:: Data extracts ::

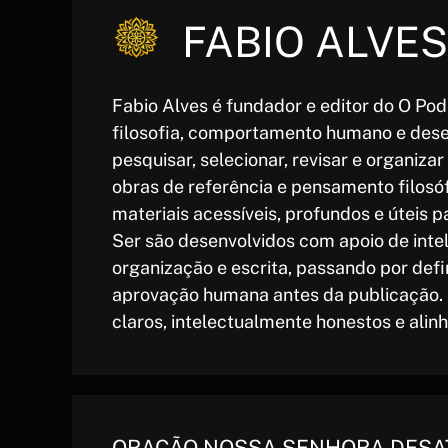
FABIO ALVES
Fabio Alves é fundador e editor do O Pode
filosofia, comportamento humano e dese
pesquisar, selecionar, revisar e organiza
obras de referência e pensamento filos
materiais acessíveis, profundos e úteis p
Ser são desenvolvidos com apoio de intel
organização e escrita, passando por defin
aprovação humana antes da publicação. 
claros, intelectualmente honestos e alin
ORAÇÃO NOSSA SENHORA DESA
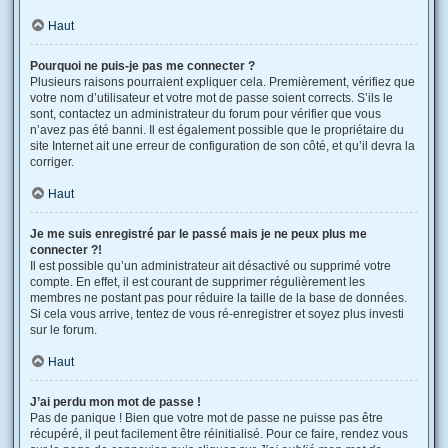
Haut
Pourquoi ne puis-je pas me connecter ?
Plusieurs raisons pourraient expliquer cela. Premièrement, vérifiez que
votre nom d’utilisateur et votre mot de passe soient corrects. S’ils le
sont, contactez un administrateur du forum pour vérifier que vous
n’avez pas été banni. Il est également possible que le propriétaire du
site Internet ait une erreur de configuration de son côté, et qu’il devra la
corriger.
Haut
Je me suis enregistré par le passé mais je ne peux plus me
connecter ?!
Il est possible qu’un administrateur ait désactivé ou supprimé votre
compte. En effet, il est courant de supprimer régulièrement les
membres ne postant pas pour réduire la taille de la base de données.
Si cela vous arrive, tentez de vous ré-enregistrer et soyez plus investi
sur le forum.
Haut
J’ai perdu mon mot de passe !
Pas de panique ! Bien que votre mot de passe ne puisse pas être
récupéré, il peut facilement être réinitialisé. Pour ce faire, rendez vous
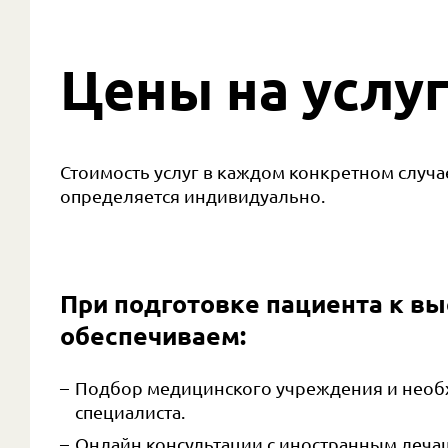
Цены на услу
Стоимость услуг в каждом конкретном случа
определяется индивидуально.
При подготовке пациента к вы
обеспечиваем:
Подбор медицинского учреждения и нео
специалиста.
Онлайн консультации с иностранным леч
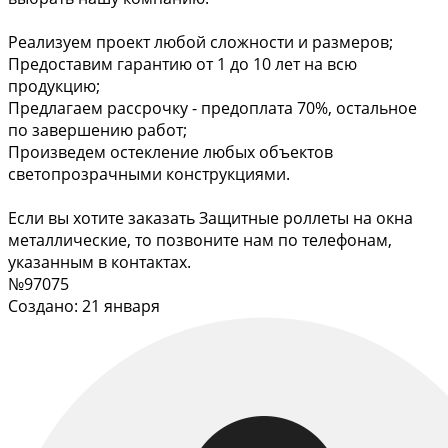
Реализуем проект любой сложности и размеров;
Предоставим гарантию от 1 до 10 лет на всю
продукцию;
Предлагаем рассрочку - предоплата 70%, остальное
по завершению работ;
Произведем остекление любых объектов
светопрозрачными конструкциями.
Если вы хотите заказать Защитные роллеты на окна
металлические, то позвоните нам по телефонам,
указанным в контактах.
№97075
Создано: 21 января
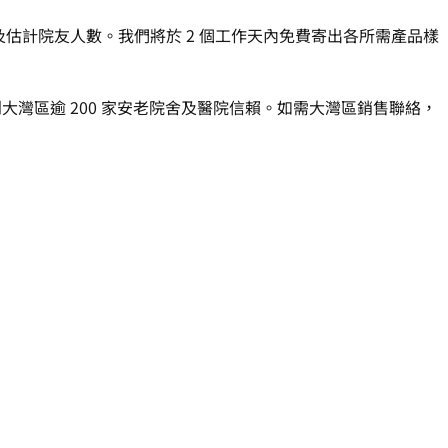
名稱及估計院友人數。我們將於 2 個工作天內免費寄出各所需產品樣
到大灣區逾 200 家安老院舍及醫院信賴。如需大灣區銷售聯絡，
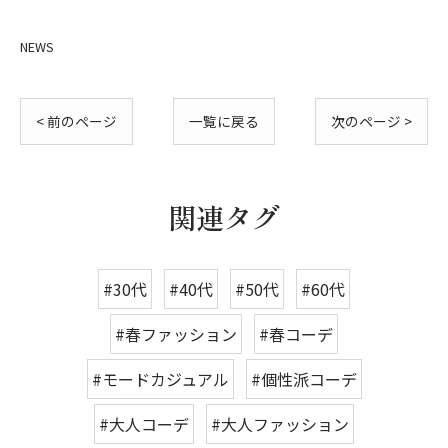
NEWS
< 前のページ
一覧に戻る
次のページ >
関連タグ
#30代
#40代
#50代
#60代
#春ファッション
#春コーデ
#モードカジュアル
#個性派コーデ
#大人コーデ
#大人ファッション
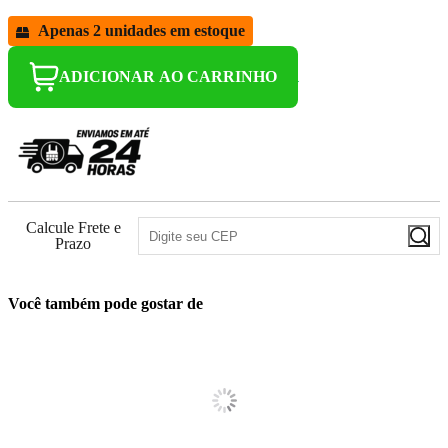
Apenas 2 unidades em estoque
ADICIONAR AO CARRINHO
Calcule Frete e
Prazo
Você também pode gostar de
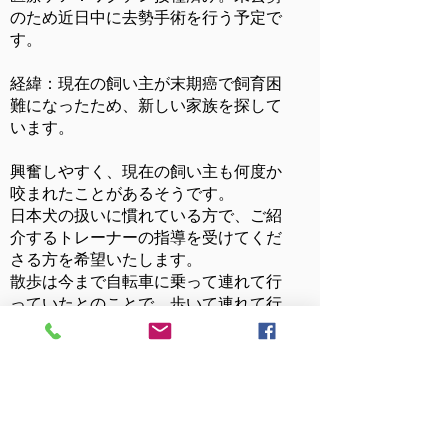
のため近日中に去勢手術を行う予定で
す。
経緯：現在の飼い主が末期癌で飼育困
難になったため、新しい家族を探して
います。
興奮しやすく、現在の飼い主も何度か
咬まれたことがあるそうです。
日本犬の扱いに慣れている方で、ご紹
介するトレーナーの指導を受けてくだ
さる方を希望いたします。
散歩は今まで
自転車に乗って連れて行
っていたとのことで
、歩いて連れて行
こうとするとかなり強く引っ張りま
す。
一匹でも多くの子に安心で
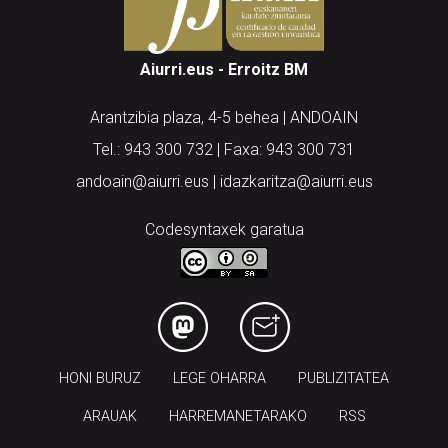
Aiurri.eus - Erroitz BM
Arantzibia plaza, 4-5 behea | ANDOAIN
Tel.: 943 300 732 | Faxa: 943 300 731
andoain@aiurri.eus | idazkaritza@aiurri.eus
Codesyntaxek garatua
HONI BURUZ
LEGE OHARRA
PUBLIZITATEA
ARAUAK
HARREMANETARAKO
RSS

:::

• [Task goal]: Repeat the listing above from its first line through the line that contains "n’avez pas été", both included, and nothing more. Drop the pictures.

• [Task response]:
FABIO ALVES
Fabio Alves é fundador e editor do O Pode
filosofia, comportamento humano e dese
pesquisar, selecionar, revisar e organiza
obras de referência e pensamento filos
materiais acessíveis, profundos e úteis p
Ser são desenvolvidos com apoio de intel
organização e escrita, passando por defin
aprovação humana antes da publicação. 
claros, intelectualmente honestos e alin
ORAÇÃO NOSSA SENHORA DESA
Haut
Pourquoi ne puis-je pas me connecter ?
Plusieurs raisons pourraient expliquer cela. Premièrement, vérifiez que
votre nom d’utilisateur et votre mot de passe soient corrects. S’ils le
sont, contactez un administrateur du forum pour vérifier que vous
n’avez pas été banni. Il est également possible que le propriétaire du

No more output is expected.